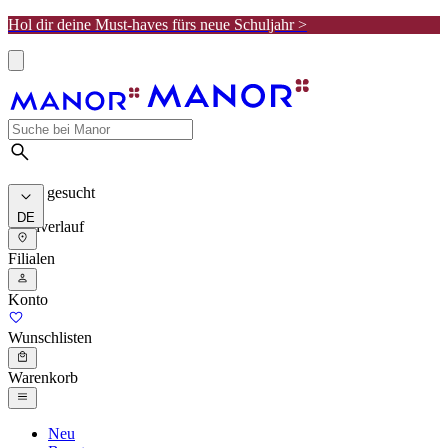
Hol dir deine Must-haves fürs neue Schuljahr >
Meist gesucht
DE
Suchverlauf
Filialen
Konto
Wunschlisten
Warenkorb
Neu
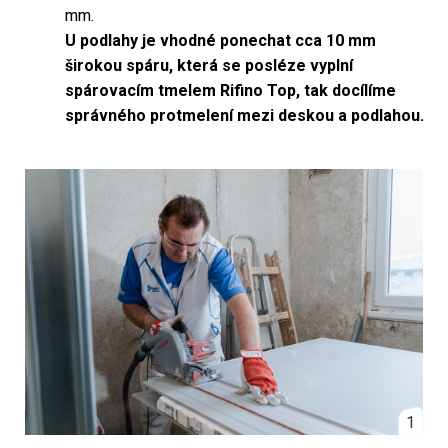
mm.
U podlahy je vhodné ponechat cca 10 mm
širokou spáru, která se posléze vyplní
spárovacím tmelem Rifino Top, tak docílíme
správného protmelení mezi deskou a podlahou.
1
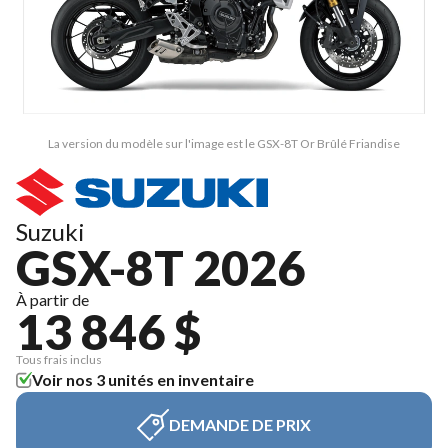
La version du modèle sur l'image est le GSX-8T Or Brûlé Friandise
Suzuki
GSX-8T 2026
À partir de
13 846 $
Tous frais inclus
Voir nos 3 unités en inventaire
DEMANDE DE PRIX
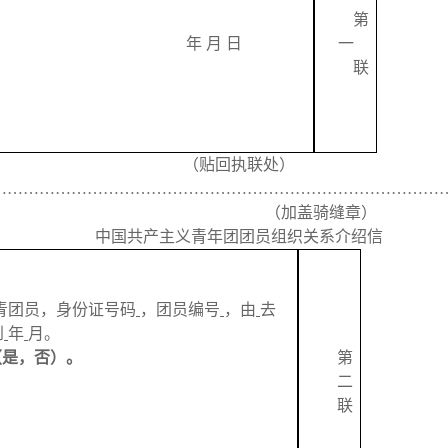
第
年
月
日
一
联
（贴回执联处）
…………………………………………………………………………
（加盖骑缝章）
中国共产主义青年团团员组织关系介绍信
青团员，身份证号码
，团员编号
，由
去
到
年
月。
（是，否）。
第
二
联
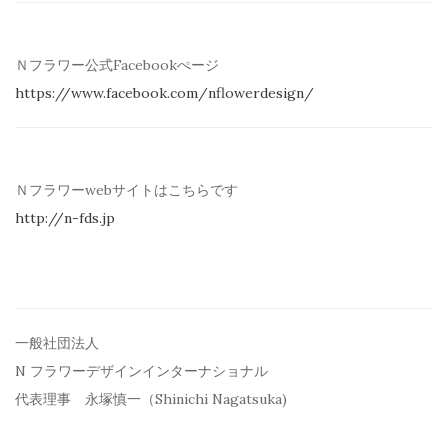
Ｎフラワー公式Facebookぺージ
https://www.facebook.com/
nflowerdesign/
Ｎフラワーwebサイトはこちらです
http://n-fds.jp
一般社団法人
N フラワーデザインインターナショナル
代表理事 永塚慎一（Shinichi Nagatsuka)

* * *

**About this task**. Your response should consist solely of the lines from the one containing "N フラワーデザインインターナショナル" to the end of the entries, both ends included, exactly as they appear.

**Worked solution**.
N フラワーデザインインターナショナル
代表理事 永塚慎一（Shinichi Nagatsuka)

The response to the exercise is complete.